* **REQUIREMENT**
The records below must be copied in full, exactly as they read.

* **INFORMATION**
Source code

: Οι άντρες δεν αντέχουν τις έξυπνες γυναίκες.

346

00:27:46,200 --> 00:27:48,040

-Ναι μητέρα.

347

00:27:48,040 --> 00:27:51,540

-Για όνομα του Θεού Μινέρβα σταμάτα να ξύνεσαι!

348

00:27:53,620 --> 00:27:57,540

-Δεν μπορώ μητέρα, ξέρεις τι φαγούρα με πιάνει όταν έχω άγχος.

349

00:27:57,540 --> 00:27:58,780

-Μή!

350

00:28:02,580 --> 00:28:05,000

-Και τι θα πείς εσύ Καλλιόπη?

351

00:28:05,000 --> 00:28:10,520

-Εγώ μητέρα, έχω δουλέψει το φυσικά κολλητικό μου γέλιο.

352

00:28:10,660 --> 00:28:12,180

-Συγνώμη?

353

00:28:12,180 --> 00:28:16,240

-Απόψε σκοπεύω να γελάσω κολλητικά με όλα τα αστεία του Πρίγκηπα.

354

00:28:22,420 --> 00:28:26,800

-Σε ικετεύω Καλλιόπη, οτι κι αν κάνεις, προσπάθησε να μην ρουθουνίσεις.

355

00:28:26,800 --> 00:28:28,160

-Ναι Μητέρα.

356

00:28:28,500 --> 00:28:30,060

* **TASK RESPONSE**
Source code

: Οι άντρες δεν αντέχουν τις έξυπνες γυναίκες.

346

00:27:46,200 --> 00:27:48,040

-Ναι μητέρα.

347

00:27:48,040 --> 00:27:51,540

-Για όνομα του Θεού Μινέρβα σταμάτα να ξύνεσαι!

348

00:27:53,620 --> 00:27:57,540

-Δεν μπορώ μητέρα, ξέρεις τι φαγούρα με πιάνει όταν έχω άγχος.

349

00:27:57,540 --> 00:27:58,780

-Μή!

350

00:28:02,580 --> 00:28:05,000

-Και τι θα πείς εσύ Καλλιόπη?

351

00:28:05,000 --> 00:28:10,520

-Εγώ μητέρα, έχω δουλέψει το φυσικά κολλητικό μου γέλιο.

352

00:28:10,660 --> 00:28:12,180

-Συγνώμη?

353

00:28:12,180 --> 00:28:16,240

-Απόψε σκοπεύω να γελάσω κολλητικά με όλα τα αστεία του Πρίγκηπα.

354

00:28:22,420 --> 00:28:26,800

-Σε ικετεύω Καλλιόπη, οτι κι αν κάνεις, προσπάθησε να μην ρουθουνίσεις.

355

00:28:26,800 --> 00:28:28,160

-Ναι Μητέρα.

356

00:28:28,500 --> 00:28:30,060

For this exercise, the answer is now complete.